1980年春,北京解放军总医院南楼,谭政正在病中休养。一份军队政治工作文件送到病房,工作人员翻到附件时,那个熟悉的报告名称映入眼帘。谭政看着署名,沉默了片刻,随后说道:“留守兵团政治部怎么作报告?这岂不是天大的笑话!”
这句话,表面上是在计较几个字,实质上却牵涉一段被反复争议的历史。对一位长期从事军队政治工作的老将来说,署名不只是名分,更关系到事实能否被准确记录,关系到一份重要文献究竟由谁起草、怎样形成。
这份报告,就是《关于军队政治工作问题的报告》。1944年4月11日,谭政受中共中央委托,在西北局高级干部会议上作了报告。它总结了边区部队政治工作的经验,也系统回答了党对军队的领导、政治工作的任务以及军民关系等问题。
报告的形成,并不是一个人关起门来写出来的。1942年延安整风开始后,留守兵团结合自身情况,开展了整风学习、拥政爱民、生产和练兵等工作。谭政在实际工作中发现,部队长期处于后方环境,虽然没有大规模战斗压力,却可能滋生忽视政治、脱离群众和特殊化等倾向。
1943年1月16日,谭政在留守兵团军政干部会议上作《肃清军阀主义倾向》的动员报告。他没有回避问题,直接指出干部关系、官兵关系、军政关系以及军民关系中的不良苗头。会后,团以上干部展开讨论和自我检查,部队风气随之出现变化。
这些材料后来成为报告的重要基础。谭政让政治部秘书处收集各部队的整风总结,把一年中的经验和教训整理出来,再围绕军队政治工作的原则、任务和制度进行归纳。报告初稿完成后,送交中央审阅。
毛泽东对这份稿件十分重视,曾亲自作过修改。修改并不等于代写。现存相关叙述表明,毛泽东在审阅过程中增加、调整了部分内容,但报告的基本框架和主要经验,仍然来自谭政对部队工作的调查、思考与总结。
报告中最具影响力的论断,是把中国共产党领导的政治工作概括为人民军队的“生命线”。

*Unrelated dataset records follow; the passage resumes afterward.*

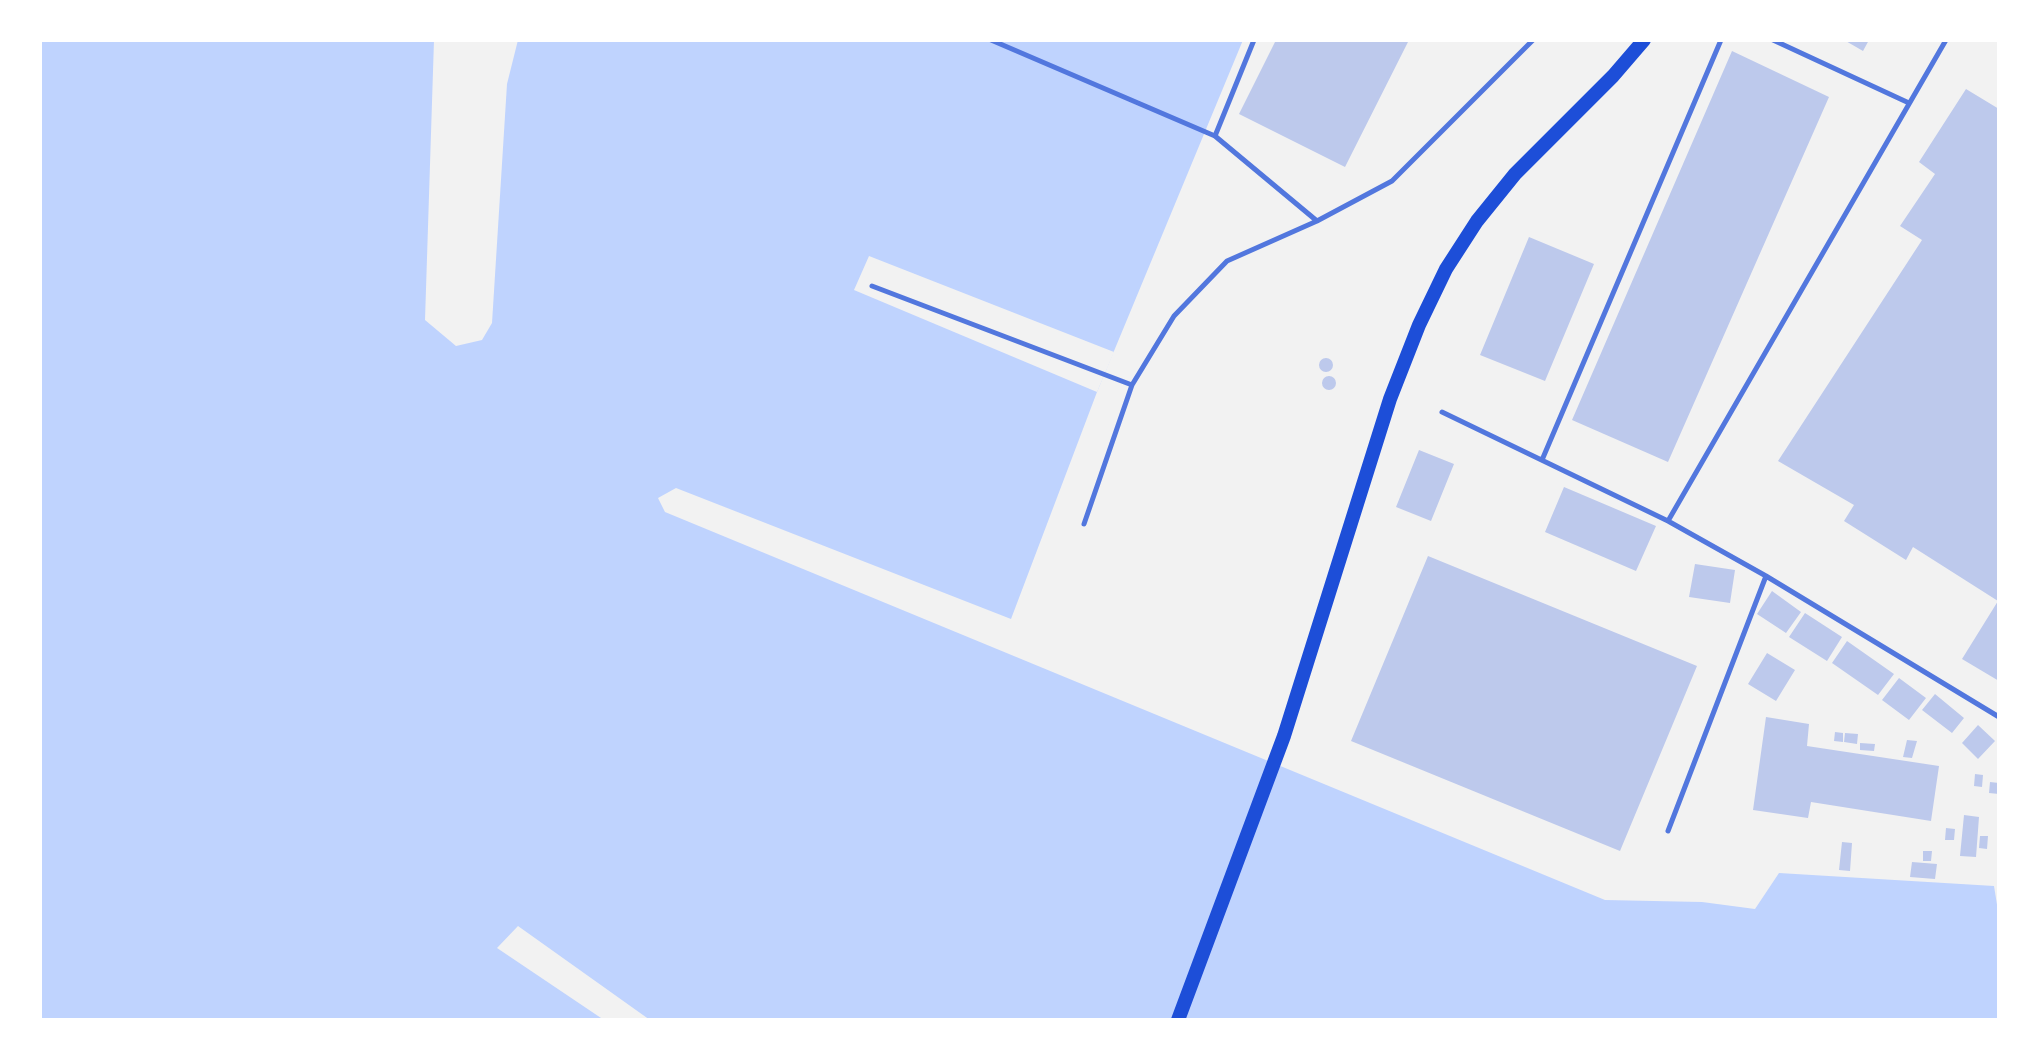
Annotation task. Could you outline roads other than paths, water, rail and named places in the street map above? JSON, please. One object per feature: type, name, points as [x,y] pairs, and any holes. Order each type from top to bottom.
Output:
[{"type":"main road","points":[[1178,1020],[1284,736],[1386,412],[1419,325],[1446,269],[1477,221],[1515,174],[1613,76],[1644,40]]},
{"type":"lane","points":[[991,40],[1214,136],[1317,221]]},
{"type":"lane","points":[[1214,136],[1254,40]]},
{"type":"lane","points":[[1084,524],[1132,386],[1174,316],[1227,261],[1317,221],[1392,181],[1533,40]]},
{"type":"lane","points":[[1542,460],[1721,40]]},
{"type":"lane","points":[[1773,40],[1909,103]]},
{"type":"lane","points":[[1668,521],[1946,40]]},
{"type":"lane","points":[[872,286],[1132,386]]},
{"type":"lane","points":[[1442,412],[1668,521],[1766,576],[1999,717]]},
{"type":"lane","points":[[1668,831],[1766,576]]},
{"type":"water","points":[[40,40],[434,40],[425,320],[456,346],[482,340],[492,323],[507,84],[518,40],[1243,40],[1097,392],[1011,619],[676,488],[658,498],[665,512],[1605,900],[1702,902],[1755,909],[1779,873],[1994,886],[1999,917],[1999,1020],[40,1020]]}]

它强调,军队必须服从党的政治领导,政治工作要服务于军队任务,并从思想、政治和组织上保证任务完成。这一判断不是抽象口号,而是从革命军队的实践中提炼出来的。
有意思的是,报告的价值越大,围绕作者和署名的争论也越尖锐。1960年,谭政受到错误批判,有人甚至提出,报告并非谭政所写,而是毛泽东重新改写的。这个说法本身就存在矛盾:若认定是毛泽东的文章,署名理应说明毛泽东;若不是,又为何长期只写“留守兵团政治部”?

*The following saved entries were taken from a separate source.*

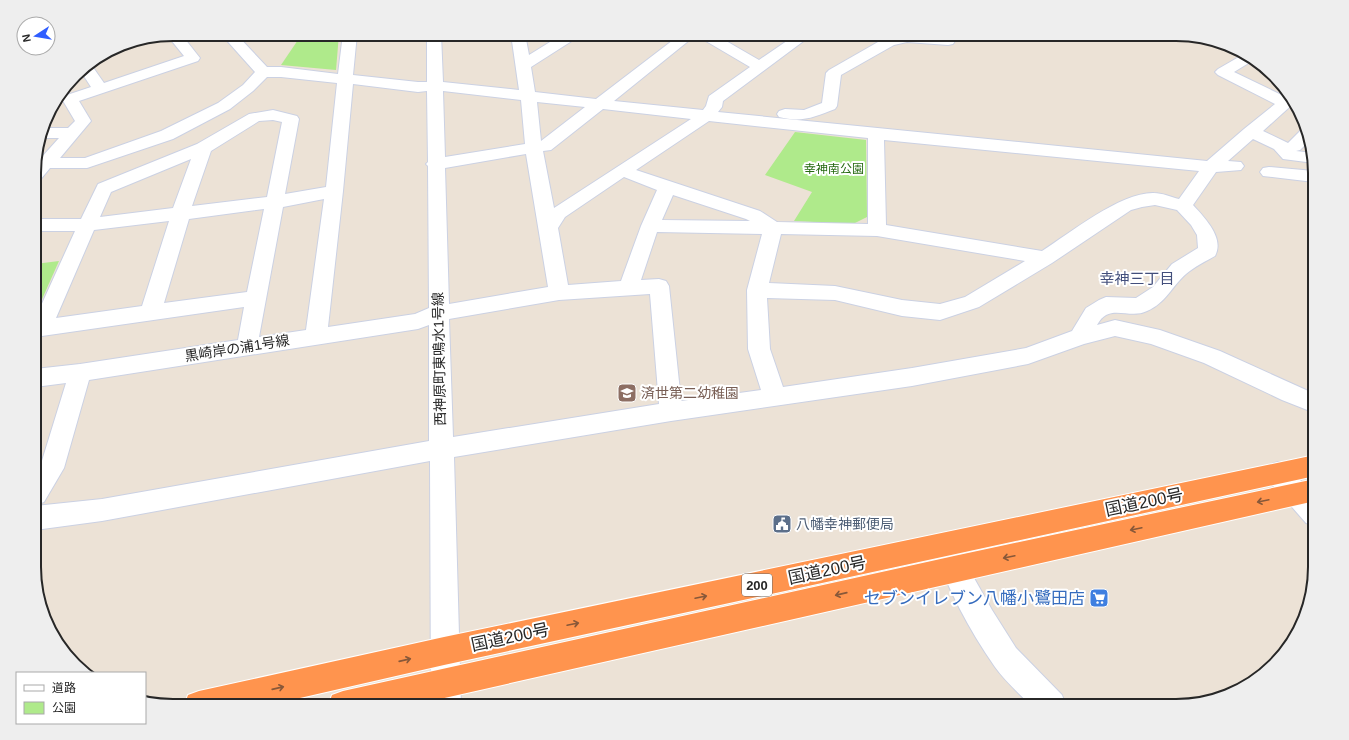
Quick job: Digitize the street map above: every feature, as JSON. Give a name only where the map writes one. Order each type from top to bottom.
[{"type":"highway","name":"国道200号","points":[[409,699],[446,695],[949,557],[1308,467]]},
{"type":"highway","name":"国道200号","points":[[230,699],[444,651],[1306,492]]},
{"type":"street","points":[[41,162],[83,121],[70,99],[193,58],[182,41]]},
{"type":"street","points":[[235,41],[263,72]]},
{"type":"street","points":[[316,336],[334,191],[349,41]]},
{"type":"street","name":"西神原町東鳴水1号線","points":[[434,41],[435,164],[446,695]]},
{"type":"street","points":[[519,41],[528,96],[534,149],[549,228],[559,293]]},
{"type":"street","points":[[523,65],[562,41]]},
{"type":"street","points":[[435,164],[545,146],[681,41]]},
{"type":"street","points":[[716,41],[760,67]]},
{"type":"street","points":[[549,228],[560,213],[582,197],[711,111],[715,99],[793,41]]},
{"type":"street","points":[[41,163],[88,163],[167,135],[224,106],[248,88],[263,72],[281,72],[418,87],[435,86],[601,103],[711,111],[806,115],[829,106],[834,73],[890,41]]},
{"type":"street","points":[[1183,206],[1211,166],[1286,103],[1223,72],[1244,60]]},
{"type":"street","points":[[89,71],[100,89]]},
{"type":"street","points":[[711,111],[876,134],[1211,166],[1235,166]]},
{"type":"street","points":[[41,322],[104,188],[203,148],[255,117],[273,115],[290,119],[276,202],[247,347]]},
{"type":"street","points":[[1250,132],[1280,145],[1288,155],[1307,157]]},
{"type":"street","points":[[47,133],[72,133]]},
{"type":"street","points":[[876,134],[877,230]]},
{"type":"street","points":[[1294,146],[1303,137]]},
{"type":"street","points":[[151,312],[203,148]]},
{"type":"street","points":[[622,171],[753,215],[773,228]]},
{"type":"street","points":[[1269,172],[1308,176]]},
{"type":"street","points":[[629,287],[650,226],[667,187]]},
{"type":"street","points":[[41,225],[86,225],[181,214],[276,202],[334,191]]},
{"type":"street","points":[[757,290],[834,293],[902,308],[940,312],[972,302],[1045,258],[1125,206],[1139,201],[1155,199],[1183,206],[1198,222],[1206,235],[1208,251],[1179,270],[1160,292],[1140,306],[1106,305],[1093,313],[1080,337]]},
{"type":"street","points":[[650,226],[877,230],[1045,258]]},
{"type":"street","points":[[773,228],[757,290],[759,350],[775,397]]},
{"type":"street","name":"黒崎岸の浦1号線","points":[[41,377],[80,373],[418,321],[438,313],[559,293],[659,286],[672,412]]},
{"type":"street","points":[[41,328],[256,298]]},
{"type":"street","points":[[41,517],[102,510],[441,449],[672,412],[912,377],[1028,356],[1080,337],[1115,328],[1153,336],[1212,357],[1308,402]]},
{"type":"street","points":[[41,485],[52,468],[80,373]]},
{"type":"street","points":[[1278,473],[1306,492]]},
{"type":"street","points":[[949,557],[982,620],[1006,658],[1044,699]]},
{"type":"green space","points":[[297,41],[338,41],[336,70],[281,65]]},
{"type":"green space","name":"幸神南公園","points":[[795,132],[866,140],[867,217],[853,224],[794,221],[812,192],[765,175]]},
{"type":"green space","points":[[59,261],[41,302],[41,263]]},
{"type":"place","name":"済世第二幼稚園","points":[[627,393]]},
{"type":"place","name":"八幡幸神郵便局","points":[[782,524]]},
{"type":"place","name":"セブンイレブン八幡小鷺田店","points":[[1099,598]]},
{"type":"district","name":"幸神三丁目","points":[[1137,279]]}]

谭政没有接受这种说法。无论在职务顺利时,还是处境困难时,他都坚持报告的形成经过必须实事求是。因为他清楚,报告不是个人炫耀功劳,而是对一段军队建设实践的负责。作者可以承认集体讨论和领导审阅,却不能把具体起草者从历史中抹去。
1980年,谭政受到的政治诬陷得到平反。但让他难以释怀的是,相关资料中的署名问题仍未及时纠正。病中的谭政看到文件附件仍沿用旧署名,情绪明显激动。秘书在旁劝道:“可能是他们又弄错了。”谭政回答:“历史总会真实,总有人讲公道话。”
不久后,谭政突发脑血栓,出现半身不遂和语言障碍。材料中常把这次发病与他的激动联系起来,但从医学角度看,脑血栓有复杂的病理原因,不能简单断言由一次生气直接造成。可以确定的是,疾病使他行动和表达都十分困难,而那份报告的署名,始终是他心里放不下的事情。
后来,权威党史资料重新收录这篇报告,署名改为“谭政”。秘书把书带到病床前,又将“谭政”两个字特意指给他看。听力已经明显下降的谭政无法听清,只能通过文字确认。看到自己的名字,他脸上露出笑意,嘴唇微微动了动。
谭政1906年出生于湖南湘乡,参加过秋收起义,曾在井冈山时期担任毛泽东的秘书,长期负责军队政治工作。1955年,他被授予大将军衔;1956年出任总政治部主任。无论职务如何变化,他始终把部队思想建设、干部作风和群众纪律视为军队战斗力的重要组成部分。
1986年6月13日,谭政迎来八十岁生日。徐向前元帅在贺信中评价道:“您对人民军队政治工作的建树,您对革命的功绩,是永不磨灭的。”1988年7月,谭政被授予一级红星功勋荣誉章。同年11月6日,他在北京逝世,享年82岁。
一篇报告可以由集体经验孕育,也可以经过领导审阅和修改,但文献的形成过程必须留下清楚而准确的印记。对谭政而言,那两个迟到多年的名字,并不是个人荣誉的补偿,而是历史事实终于回到了它应有的位置。